L’IA, un risque cyber de plus
Mais les capacités défensives ne sont pas les seules à intéresser le gouvernement étatsunien. Les usages militaires de l’intelligence artificielle sont d’ailleurs au cœur du conflit opposant Anthropic au Pentagone. Or, selon le New York Times, l’administration américaine n’exclut pas d’utiliser ce système de contrôle des modèles pour accorder aux agences fédérales et à l’armée un accès prioritaire aux capacités aussi bien défensives qu’offensives de ces IA en matière de cyber.
Pour l’heure, ces discussions sont « spéculatives », quand bien même le cadre de ce mécanisme d’examen préalable serait déjà bien avancé. À Axios, un responsable de la Maison Blanche explique qu’il était en préparation avant même les annonces d’Anthropic.
De l’accélération à la maîtrise
Au fond, le débat ne porte déjà plus sur la nécessité d’accélérer l’intelligence artificielle mais sur la maîtrise de modèles devenus trop avancés pour rester sans gouvernance. Si même une administration historiquement acquise à la dérégulation envisage désormais de prendre des mesures de contrôle de sécurité, c’est que la régulation de l’IA apparaît désormais inévitable.
Jean-François Deldon
CEO et fondateur de Yakadata
« Ce sont des vrais enjeux de gouvernance et on doit envisager de faire des tests croisés avec plusieurs IA pour accroître la robustesse du tout »
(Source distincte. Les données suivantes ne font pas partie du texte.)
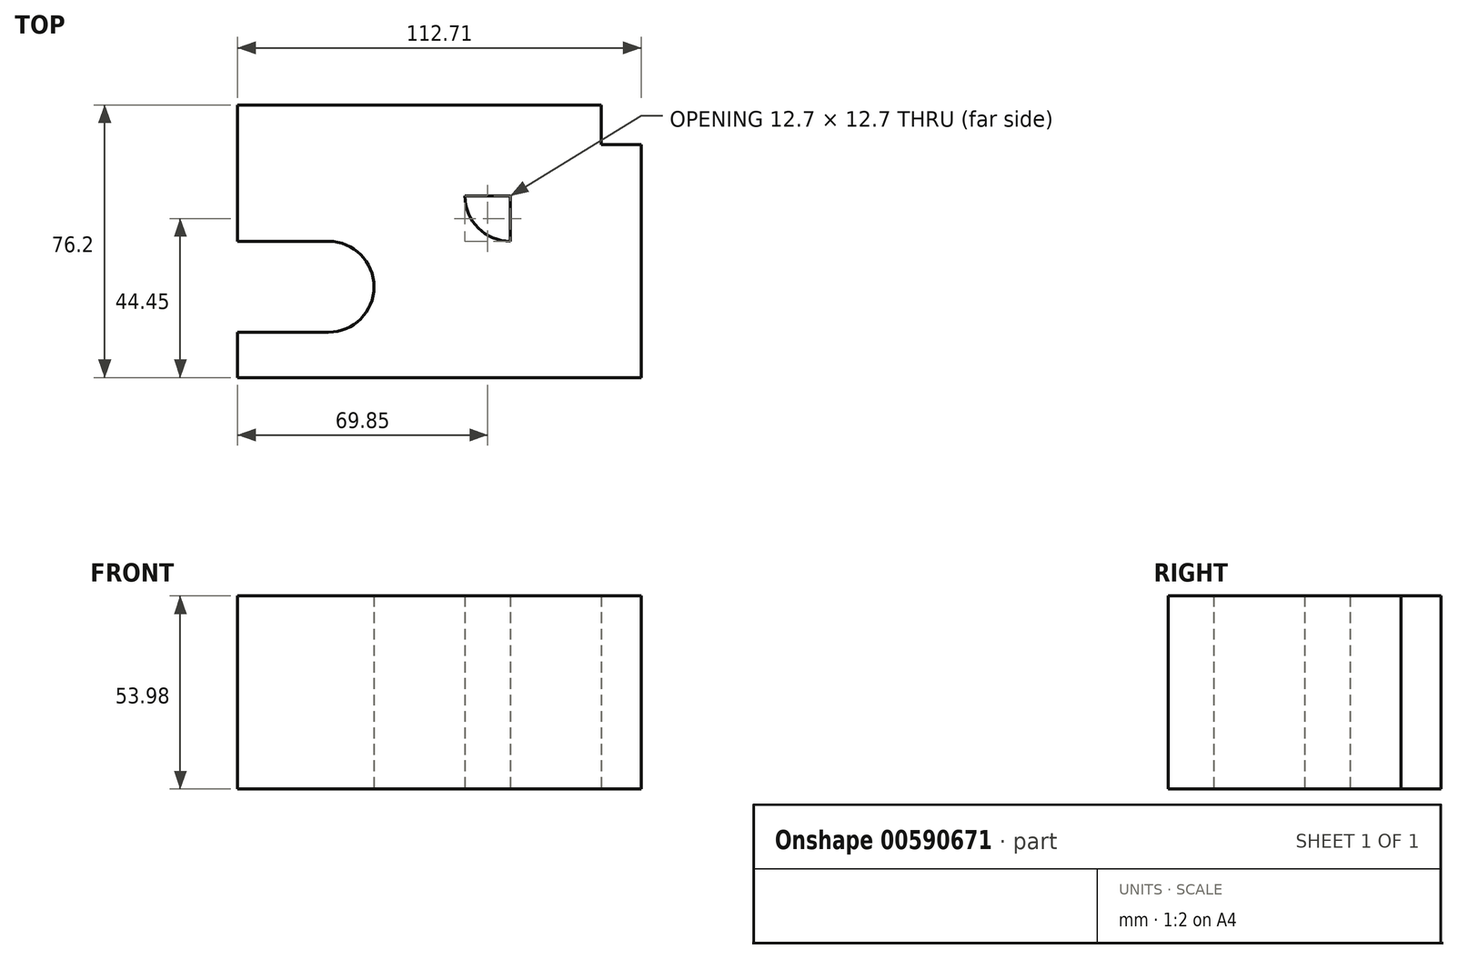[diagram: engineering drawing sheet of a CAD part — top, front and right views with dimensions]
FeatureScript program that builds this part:
annotation { "Feature Type Name" : "Feature", "Feature Type Description" : "" }
export const myFeature = defineFeature(function(context is Context, id is Id, definition is map)
    precondition{}
    {
        {
            var Q0;
            Q0=qCreatedBy(makeId("Top.planeOp"),FACE);
            var sketch = newSketch(context, id + "F0", { "sketchPlane" : qUnion([Q0])});
            skLineSegment(sketch, "E0.bottom", {"start": v(76.2, -50.8) * mm, "end": v(-76.2, -50.8) * mm});
            skLineSegment(sketch, "E0.top", {"start": v(76.2, 50.8) * mm, "end": v(-76.2, 50.8) * mm});
            skLineSegment(sketch, "E0.left", {"start": v(76.2, -50.8) * mm, "end": v(76.2, 50.8) * mm});
            skLineSegment(sketch, "E0.right", {"start": v(-76.2, -50.8) * mm, "end": v(-76.2, 50.8) * mm});
            skPoint(sketch, "E0.middle", {"position": v(0, 0) * mm});
            skLineSegment(sketch, "E1.bottom", {"start": v(-76.2, -38.1) * mm, "end": v(-50.8, -38.1) * mm});
            skLineSegment(sketch, "E1.top", {"start": v(-76.2, -12.7) * mm, "end": v(-50.8, -12.7) * mm});
            skLineSegment(sketch, "E1.left", {"start": v(-76.2, -38.1) * mm, "end": v(-76.2, -12.7) * mm});
            skLineSegment(sketch, "E1.right", {"start": v(-50.8, -38.1) * mm, "end": v(-50.8, -12.7) * mm});
            skCircle(sketch, "E2", {"center": v(-50.8, -25.4) * mm, "radius": 12.7 * mm});
            skLineSegment(sketch, "E3.bottom", {"start": v(-76.2, -50.8) * mm, "end": v(0, -50.8) * mm});
            skLineSegment(sketch, "E3.top", {"start": v(-76.2, 0) * mm, "end": v(0, 0) * mm});
            skLineSegment(sketch, "E3.left", {"start": v(-76.2, -50.8) * mm, "end": v(-76.2, 0) * mm});
            skLineSegment(sketch, "E3.right", {"start": v(0, -50.8) * mm, "end": v(0, 0) * mm});
            skCircle(sketch, "E4", {"center": v(0, 0) * mm, "radius": 12.7 * mm});
            skLineSegment(sketch, "E5.bottom", {"start": v(-76.2, -50.8) * mm, "end": v(36.51, -50.8) * mm});
            skLineSegment(sketch, "E5.top", {"start": v(-76.2, 25.4) * mm, "end": v(36.51, 25.4) * mm});
            skLineSegment(sketch, "E5.left", {"start": v(-76.2, -50.8) * mm, "end": v(-76.2, 25.4) * mm});
            skLineSegment(sketch, "E5.right", {"start": v(36.51, -50.8) * mm, "end": v(36.51, 25.4) * mm});
            skLineSegment(sketch, "E6.bottom", {"start": v(47.63, 14.29) * mm, "end": v(25.4, 14.29) * mm});
            skLineSegment(sketch, "E6.top", {"start": v(47.63, 36.51) * mm, "end": v(25.4, 36.51) * mm});
            skLineSegment(sketch, "E6.left", {"start": v(47.63, 14.29) * mm, "end": v(47.63, 36.51) * mm});
            skLineSegment(sketch, "E6.right", {"start": v(25.4, 14.29) * mm, "end": v(25.4, 36.51) * mm});
            skPoint(sketch, "E6.middle", {"position": v(36.51, 25.4) * mm});
            skSolve(sketch);
        }
        {
            var Q0;
            {var subQ5=sQuery(id+"F0.wireOp",EDGE,"E0.bottom");Q0=makeQuery(id+"F0.imprint","IMPRINT",FACE,{"disambiguationData":[TD([[makeQuery(id+"F0.imprint","IMPRINT",EDGE,{"derivedFrom":subQ5}),-1.0]])]});}
            var Q1;
            {var subQ2=sQuery(id+"F0.wireOp",EDGE,"E1.bottom");Q1=makeQuery(id+"F0.imprint","IMPRINT",FACE,{"disambiguationData":[TD([[makeQuery(id+"F0.imprint","IMPRINT",EDGE,{"derivedFrom":subQ2}),-1.0]])]});}
            var Q2;
            {var subQ7=sQuery(id+"F0.wireOp",EDGE,"E5.left");var subQ10=sQuery(id+"F0.wireOp",EDGE,"E3.top");var subQ11=makeQuery(id+"F0.imprint","INTERSECT",VERTEX,{"derivedFrom":[subQ10,subQ7]});Q2=makeQuery(id+"F0.imprint","IMPRINT",FACE,{"disambiguationData":[TD([[makeQuery(id+"F0.imprint","IMPRINT",EDGE,{"disambiguationData":[TD([[subQ11,-1.0]])],"derivedFrom":subQ10}),1.0]])]});}
            extrude(context, id + "F1", {"entities" : qUnion([Q0, Q1, Q2]), "depth" : 53.97 * mm, "offsetDistance" : 25.4 * mm});
        }
        {
            var Q0;
            Q0=makeQuery(id+"F1.opExtrude","SWEPT_FACE",FACE,{"disambiguationData":[OSD([sQuery(id+"F0.wireOp",EDGE,"E0.bottom"),sQuery(id+"F0.wireOp",EDGE,"E5.bottom")])]});
            var sketch = newSketch(context, id + "F2", { "sketchPlane" : qUnion([Q0])});
            skLineSegment(sketch, "E7.bottom", {"start": v(76.2, 53.98) * mm, "end": v(-76.2, 53.98) * mm});
            skLineSegment(sketch, "E7.top", {"start": v(76.2, 23.81) * mm, "end": v(-76.2, 23.81) * mm});
            skLineSegment(sketch, "E7.left", {"start": v(76.2, 53.98) * mm, "end": v(76.2, 23.81) * mm});
            skLineSegment(sketch, "E7.right", {"start": v(-76.2, 53.98) * mm, "end": v(-76.2, 23.81) * mm});
            skLineSegment(sketch, "E8", {"start": v(76.2, 53.98) * mm, "end": v(-76.2, 23.81) * mm});
            skSolve(sketch);
        }
        {
            var Q0;
            Q0=makeQuery(id+"F2.imprint","IMPRINT",FACE,{"disambiguationData":[TD([[makeQuery(id+"F2.imprint","IMPRINT",EDGE,{"derivedFrom":sQuery(id+"F2.wireOp",EDGE,"E7.bottom")}),1.0]])]});
            extrude(context, id + "F3", {"entities" : qUnion([Q0]), "operationType" : NewBodyOperationType.REMOVE, "oppositeDirection" : true, "depth" : 101.6 * mm, "offsetDistance" : 25.4 * mm});
        }
    });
Pour les entreprises de notre côté de l’Atlantique, le signal est clair : I’IA représente un risque qui doit être intégré aux sujets de gouvernance et certains modèles doivent être considérés non plus comme de simples outils logiciels mais comme des actifs stratégiques sensibles. Mieux vaut en outre anticiper audits, certifications et nouvelles obligations.
Pour Jean-François Deldon, « on peut s’attendre à ce que les DSI multiplient les tests de sécurisation de leurs programmes et logiciels avec des IA. Quand des modèles comme Mythos ou autres sortent, il faut prévoir de faire rapidement des tests de découverte de failles critiques avec. Ce sont des vrais enjeux de gouvernance et on doit envisager de faire des tests croisés avec plusieurs IA pour accroître la robustesse du tout ». Une analyse partagée par Stéphane Roder : « les DSI doivent se préparer à des attaques massives qu’ils doivent dès aujourd’hui chercher, avec des modèles moins puissants peut-être, à parer ». L’enjeu n’est plus seulement d’adopter l’IA au plus vite mais d’apprendre à en maîtriser les risques à long terme.